While many archers spend hours relentlessly fine tuning their equipment, Jack keeps his as close to factory specs as possible.
“I spend very little time on the equipment as I believe the physical shot and the shooter’s mental preparation and confidence are the true keys to success.”
That’s not to say that Jack doesn’t tune his equipment, he simply doesn’t obsess over it.
“I try to shoot the largest diameter arrow I can reach my 3D speeds with. I start with paper tuning to check each individual shaft then, if everything lines up well down the stabilizer I will go to longer distance group tuning by moving the rest in very small amounts up, down, left and right. I typically don’t tiller tune my single cam bows.”
Jack credits stabilizers for balancing the entire shot process. “Stabilizers are key in getting a bow to not only hold steadier on the bulls-eye but, also to maintain a consistent motion you are comfortable with in order to execute a your own style of shot.”
“On 3D targets I shoot a .010 blue fiber optic with no lens. On indoor bulls-eyes I shoot a 4X lens with a black dot.”
Shoot it in the middle
“My favorite indoor round to play is the Lancaster Archery Classic format,” says Jack. “It truly rewards an archer for hitting the middle.”
But Jack’s strongest performances are in 3D archery where he has won world and national titles with both a wrist strap release and a back tension release.
“With the back tension I pull to the wall, stay against it as I aim and squeeze through the shot. I do not pull against the string as I pull myself off the aiming spot. With a wrist strap I pull to the wall, stay against it and squeeze slow and continuous as I aim - as if I am shooting a bench rest rifle.”
In 2002, shortly after winning his second IBO World Championship, Jack was in a near-death auto accident.
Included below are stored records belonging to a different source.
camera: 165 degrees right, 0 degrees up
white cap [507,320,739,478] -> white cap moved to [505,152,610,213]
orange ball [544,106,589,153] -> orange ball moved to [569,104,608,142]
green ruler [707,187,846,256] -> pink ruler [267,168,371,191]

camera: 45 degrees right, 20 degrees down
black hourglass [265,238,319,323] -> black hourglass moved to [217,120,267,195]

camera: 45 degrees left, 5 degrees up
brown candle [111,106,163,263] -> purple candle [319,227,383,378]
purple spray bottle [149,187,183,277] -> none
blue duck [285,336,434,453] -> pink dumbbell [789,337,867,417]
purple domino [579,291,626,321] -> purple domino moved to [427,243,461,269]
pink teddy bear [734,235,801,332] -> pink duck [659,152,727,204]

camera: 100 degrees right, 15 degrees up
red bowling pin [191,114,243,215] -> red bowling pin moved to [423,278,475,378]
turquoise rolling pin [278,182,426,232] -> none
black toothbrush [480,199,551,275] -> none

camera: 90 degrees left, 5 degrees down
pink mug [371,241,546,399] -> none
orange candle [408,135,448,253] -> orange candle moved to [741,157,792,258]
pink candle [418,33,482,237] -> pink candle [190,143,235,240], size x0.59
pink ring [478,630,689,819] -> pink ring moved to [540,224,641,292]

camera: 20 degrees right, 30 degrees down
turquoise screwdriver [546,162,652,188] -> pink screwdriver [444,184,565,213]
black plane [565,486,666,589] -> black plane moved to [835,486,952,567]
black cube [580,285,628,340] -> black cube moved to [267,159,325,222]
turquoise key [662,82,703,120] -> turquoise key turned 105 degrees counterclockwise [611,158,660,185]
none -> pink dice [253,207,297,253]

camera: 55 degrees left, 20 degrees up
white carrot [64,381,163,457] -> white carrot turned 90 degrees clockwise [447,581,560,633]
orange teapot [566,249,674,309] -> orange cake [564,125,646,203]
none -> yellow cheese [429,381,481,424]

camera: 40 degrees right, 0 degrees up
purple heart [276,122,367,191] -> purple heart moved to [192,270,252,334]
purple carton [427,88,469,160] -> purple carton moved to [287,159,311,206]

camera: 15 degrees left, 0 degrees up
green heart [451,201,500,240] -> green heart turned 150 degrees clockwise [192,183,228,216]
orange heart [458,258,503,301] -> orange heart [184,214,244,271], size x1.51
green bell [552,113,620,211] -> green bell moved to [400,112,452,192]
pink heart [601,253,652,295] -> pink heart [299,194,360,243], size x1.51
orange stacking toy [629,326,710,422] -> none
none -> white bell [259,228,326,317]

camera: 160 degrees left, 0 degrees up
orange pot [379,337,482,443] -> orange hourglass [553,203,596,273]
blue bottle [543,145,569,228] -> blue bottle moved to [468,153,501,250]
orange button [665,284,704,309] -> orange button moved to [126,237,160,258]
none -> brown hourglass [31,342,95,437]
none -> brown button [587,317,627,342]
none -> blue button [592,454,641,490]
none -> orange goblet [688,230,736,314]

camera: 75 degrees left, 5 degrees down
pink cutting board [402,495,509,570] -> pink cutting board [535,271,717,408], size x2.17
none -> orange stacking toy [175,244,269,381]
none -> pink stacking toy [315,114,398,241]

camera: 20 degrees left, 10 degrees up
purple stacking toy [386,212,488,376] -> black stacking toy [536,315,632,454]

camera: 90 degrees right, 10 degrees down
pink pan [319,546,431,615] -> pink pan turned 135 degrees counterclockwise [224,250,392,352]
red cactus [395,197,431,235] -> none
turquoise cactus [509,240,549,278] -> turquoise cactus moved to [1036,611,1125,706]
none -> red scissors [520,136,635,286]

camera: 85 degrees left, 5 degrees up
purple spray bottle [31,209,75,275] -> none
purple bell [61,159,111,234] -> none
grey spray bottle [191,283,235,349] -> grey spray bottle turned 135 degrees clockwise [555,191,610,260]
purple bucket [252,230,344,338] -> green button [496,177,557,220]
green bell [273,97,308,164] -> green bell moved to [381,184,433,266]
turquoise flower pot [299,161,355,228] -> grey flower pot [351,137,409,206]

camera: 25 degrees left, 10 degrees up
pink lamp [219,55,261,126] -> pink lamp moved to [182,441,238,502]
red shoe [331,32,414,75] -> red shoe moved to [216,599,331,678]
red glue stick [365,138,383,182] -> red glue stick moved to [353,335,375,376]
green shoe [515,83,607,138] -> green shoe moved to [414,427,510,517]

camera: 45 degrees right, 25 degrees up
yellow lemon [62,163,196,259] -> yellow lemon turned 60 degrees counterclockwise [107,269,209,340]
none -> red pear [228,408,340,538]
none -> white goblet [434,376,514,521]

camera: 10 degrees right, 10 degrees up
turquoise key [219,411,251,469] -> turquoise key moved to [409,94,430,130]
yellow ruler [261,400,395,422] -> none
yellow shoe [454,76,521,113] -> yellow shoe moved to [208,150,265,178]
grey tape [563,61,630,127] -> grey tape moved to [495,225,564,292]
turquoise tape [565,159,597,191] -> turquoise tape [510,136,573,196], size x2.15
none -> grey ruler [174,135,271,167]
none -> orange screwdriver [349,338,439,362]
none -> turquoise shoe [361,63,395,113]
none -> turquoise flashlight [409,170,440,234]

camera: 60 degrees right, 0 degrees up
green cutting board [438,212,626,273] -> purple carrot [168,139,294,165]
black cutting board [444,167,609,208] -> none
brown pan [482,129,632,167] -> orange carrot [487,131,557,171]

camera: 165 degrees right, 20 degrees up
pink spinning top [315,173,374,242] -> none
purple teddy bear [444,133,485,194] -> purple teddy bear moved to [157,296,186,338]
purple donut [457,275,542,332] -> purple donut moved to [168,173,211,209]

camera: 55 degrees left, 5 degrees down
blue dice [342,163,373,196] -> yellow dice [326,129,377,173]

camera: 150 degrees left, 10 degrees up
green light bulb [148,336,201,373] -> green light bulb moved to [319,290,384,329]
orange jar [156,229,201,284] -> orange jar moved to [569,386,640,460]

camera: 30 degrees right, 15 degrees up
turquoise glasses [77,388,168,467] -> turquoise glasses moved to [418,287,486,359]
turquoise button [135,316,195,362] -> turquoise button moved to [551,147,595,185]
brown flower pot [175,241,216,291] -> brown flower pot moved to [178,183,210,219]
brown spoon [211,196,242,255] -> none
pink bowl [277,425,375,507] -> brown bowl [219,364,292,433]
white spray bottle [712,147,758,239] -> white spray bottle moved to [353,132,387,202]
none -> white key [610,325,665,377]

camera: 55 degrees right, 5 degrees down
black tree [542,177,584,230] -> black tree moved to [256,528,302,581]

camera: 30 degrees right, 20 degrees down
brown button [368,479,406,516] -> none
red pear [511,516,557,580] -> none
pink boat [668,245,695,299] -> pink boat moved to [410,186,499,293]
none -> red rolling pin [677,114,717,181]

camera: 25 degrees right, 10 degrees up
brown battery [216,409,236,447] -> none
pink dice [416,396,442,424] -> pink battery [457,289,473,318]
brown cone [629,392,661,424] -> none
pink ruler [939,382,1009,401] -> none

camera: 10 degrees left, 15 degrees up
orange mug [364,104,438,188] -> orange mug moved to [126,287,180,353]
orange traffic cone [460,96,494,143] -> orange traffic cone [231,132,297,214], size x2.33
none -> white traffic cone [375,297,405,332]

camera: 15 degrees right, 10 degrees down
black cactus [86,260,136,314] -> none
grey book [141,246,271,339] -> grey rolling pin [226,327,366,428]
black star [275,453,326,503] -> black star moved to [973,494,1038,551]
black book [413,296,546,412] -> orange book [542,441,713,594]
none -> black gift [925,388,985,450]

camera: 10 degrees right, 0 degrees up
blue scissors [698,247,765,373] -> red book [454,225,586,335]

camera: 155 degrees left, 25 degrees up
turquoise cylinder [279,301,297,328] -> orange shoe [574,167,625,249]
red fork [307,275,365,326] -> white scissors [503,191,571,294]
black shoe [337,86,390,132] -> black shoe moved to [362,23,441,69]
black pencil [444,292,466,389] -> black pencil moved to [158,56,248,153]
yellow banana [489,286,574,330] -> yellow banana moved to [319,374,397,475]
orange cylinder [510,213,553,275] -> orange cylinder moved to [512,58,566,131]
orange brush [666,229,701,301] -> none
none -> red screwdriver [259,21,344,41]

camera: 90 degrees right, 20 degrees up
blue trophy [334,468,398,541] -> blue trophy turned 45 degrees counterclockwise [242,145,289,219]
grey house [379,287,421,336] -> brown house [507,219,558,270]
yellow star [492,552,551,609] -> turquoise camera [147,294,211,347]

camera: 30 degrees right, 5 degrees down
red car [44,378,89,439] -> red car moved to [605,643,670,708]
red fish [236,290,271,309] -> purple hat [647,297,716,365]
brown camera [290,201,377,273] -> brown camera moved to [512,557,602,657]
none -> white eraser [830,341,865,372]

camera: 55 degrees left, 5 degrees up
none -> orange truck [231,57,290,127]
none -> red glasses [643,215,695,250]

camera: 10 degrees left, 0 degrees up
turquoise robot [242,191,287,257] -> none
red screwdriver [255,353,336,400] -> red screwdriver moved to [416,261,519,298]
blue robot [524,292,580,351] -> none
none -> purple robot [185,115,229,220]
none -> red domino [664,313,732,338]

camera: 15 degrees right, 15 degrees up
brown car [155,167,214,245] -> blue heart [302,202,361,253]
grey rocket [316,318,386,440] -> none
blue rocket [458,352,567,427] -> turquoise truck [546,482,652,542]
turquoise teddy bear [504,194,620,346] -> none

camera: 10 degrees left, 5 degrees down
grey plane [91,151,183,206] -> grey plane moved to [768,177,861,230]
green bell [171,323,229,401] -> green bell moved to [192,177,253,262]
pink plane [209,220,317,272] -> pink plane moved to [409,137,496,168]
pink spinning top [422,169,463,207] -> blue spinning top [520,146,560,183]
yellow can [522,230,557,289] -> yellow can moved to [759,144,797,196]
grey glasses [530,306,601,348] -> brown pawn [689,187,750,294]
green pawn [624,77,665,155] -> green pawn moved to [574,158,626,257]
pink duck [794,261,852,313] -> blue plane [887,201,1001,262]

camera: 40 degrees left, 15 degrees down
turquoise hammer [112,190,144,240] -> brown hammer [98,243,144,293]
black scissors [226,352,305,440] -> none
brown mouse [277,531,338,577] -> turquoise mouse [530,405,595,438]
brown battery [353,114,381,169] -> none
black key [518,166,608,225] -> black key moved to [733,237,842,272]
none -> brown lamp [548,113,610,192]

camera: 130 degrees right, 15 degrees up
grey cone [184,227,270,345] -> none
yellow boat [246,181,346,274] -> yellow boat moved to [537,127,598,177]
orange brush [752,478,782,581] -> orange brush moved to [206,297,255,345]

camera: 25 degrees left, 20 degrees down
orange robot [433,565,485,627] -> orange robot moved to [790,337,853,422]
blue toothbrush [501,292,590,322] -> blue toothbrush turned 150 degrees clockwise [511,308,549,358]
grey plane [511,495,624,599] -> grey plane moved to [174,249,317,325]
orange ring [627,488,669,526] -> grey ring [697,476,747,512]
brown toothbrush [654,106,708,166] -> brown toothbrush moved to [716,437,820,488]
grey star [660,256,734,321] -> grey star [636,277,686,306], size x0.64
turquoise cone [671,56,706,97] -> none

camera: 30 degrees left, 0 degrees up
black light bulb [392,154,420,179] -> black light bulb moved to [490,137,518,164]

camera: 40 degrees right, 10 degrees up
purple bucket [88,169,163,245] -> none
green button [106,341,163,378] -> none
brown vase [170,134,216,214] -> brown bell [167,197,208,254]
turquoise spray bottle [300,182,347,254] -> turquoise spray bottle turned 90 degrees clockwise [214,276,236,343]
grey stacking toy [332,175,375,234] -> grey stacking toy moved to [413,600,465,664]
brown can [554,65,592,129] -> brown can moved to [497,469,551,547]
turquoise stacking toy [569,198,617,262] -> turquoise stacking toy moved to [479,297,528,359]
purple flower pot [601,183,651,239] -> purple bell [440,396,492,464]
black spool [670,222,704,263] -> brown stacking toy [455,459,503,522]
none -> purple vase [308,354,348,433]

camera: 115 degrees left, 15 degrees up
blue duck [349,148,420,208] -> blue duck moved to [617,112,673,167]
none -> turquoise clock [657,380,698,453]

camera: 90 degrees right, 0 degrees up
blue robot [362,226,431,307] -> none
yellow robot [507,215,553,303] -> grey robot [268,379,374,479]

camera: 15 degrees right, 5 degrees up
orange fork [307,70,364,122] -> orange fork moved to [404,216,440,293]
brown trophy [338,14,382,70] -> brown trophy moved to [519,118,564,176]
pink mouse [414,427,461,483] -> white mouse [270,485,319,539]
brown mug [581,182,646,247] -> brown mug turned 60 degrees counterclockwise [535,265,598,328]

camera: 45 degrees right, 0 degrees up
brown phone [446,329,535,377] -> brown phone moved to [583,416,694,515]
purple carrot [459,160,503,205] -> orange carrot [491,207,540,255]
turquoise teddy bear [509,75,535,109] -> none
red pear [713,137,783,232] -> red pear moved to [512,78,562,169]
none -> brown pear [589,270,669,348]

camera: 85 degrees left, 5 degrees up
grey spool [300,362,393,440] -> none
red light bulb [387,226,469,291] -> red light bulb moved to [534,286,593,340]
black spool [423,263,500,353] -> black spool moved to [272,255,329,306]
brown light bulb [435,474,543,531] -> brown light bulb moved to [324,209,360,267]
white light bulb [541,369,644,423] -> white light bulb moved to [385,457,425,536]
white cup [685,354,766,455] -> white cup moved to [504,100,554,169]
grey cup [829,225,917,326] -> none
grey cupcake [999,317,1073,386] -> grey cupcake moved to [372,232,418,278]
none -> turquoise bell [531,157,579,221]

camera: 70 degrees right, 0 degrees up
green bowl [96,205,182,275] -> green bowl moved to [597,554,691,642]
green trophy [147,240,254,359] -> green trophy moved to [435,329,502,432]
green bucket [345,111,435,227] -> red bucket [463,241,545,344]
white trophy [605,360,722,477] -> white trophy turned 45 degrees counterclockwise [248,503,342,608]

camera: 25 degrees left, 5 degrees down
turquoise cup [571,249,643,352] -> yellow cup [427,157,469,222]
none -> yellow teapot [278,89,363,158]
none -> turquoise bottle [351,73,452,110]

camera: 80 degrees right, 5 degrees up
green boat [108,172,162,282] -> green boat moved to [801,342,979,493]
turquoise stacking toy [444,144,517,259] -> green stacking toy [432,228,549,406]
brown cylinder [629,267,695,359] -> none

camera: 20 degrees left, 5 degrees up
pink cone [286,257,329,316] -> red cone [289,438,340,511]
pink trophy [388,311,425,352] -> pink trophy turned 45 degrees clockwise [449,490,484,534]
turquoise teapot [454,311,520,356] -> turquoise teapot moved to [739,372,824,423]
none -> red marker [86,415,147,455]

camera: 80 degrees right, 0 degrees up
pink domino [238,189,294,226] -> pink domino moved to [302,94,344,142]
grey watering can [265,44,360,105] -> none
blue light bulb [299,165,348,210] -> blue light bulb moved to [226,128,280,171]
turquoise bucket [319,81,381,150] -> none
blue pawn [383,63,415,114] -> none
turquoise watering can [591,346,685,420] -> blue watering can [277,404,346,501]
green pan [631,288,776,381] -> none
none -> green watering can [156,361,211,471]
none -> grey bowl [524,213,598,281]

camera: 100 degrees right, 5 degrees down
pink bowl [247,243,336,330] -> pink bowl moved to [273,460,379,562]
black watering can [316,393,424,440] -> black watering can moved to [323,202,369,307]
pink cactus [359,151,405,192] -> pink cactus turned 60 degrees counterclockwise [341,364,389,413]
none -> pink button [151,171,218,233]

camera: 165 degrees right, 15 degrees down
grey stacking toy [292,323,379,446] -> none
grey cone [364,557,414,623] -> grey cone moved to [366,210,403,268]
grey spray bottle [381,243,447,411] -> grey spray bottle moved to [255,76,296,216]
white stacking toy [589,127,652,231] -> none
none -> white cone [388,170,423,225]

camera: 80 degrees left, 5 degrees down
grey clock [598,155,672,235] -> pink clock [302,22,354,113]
Jack was hit when a dump truck pulling a back-hoe ran a stop sign. The impact crushed his passenger door and pushed him across traffic where he was hit again by an on-coming semi. He was air lifted to the nearest major trauma center. Jack had broken his right arm in two places, tore the right bicep off the tendon, broke his left wrist, his left ankle, had his hip broken and glass cut into his left eye.
That wreck and the long recovery refocused Jack's love and passion for life and the sport of archery.
“I love the sport of archery,” says Jack. “I played it when there was no money in the game. I play it now and hope to play it as long as I live.”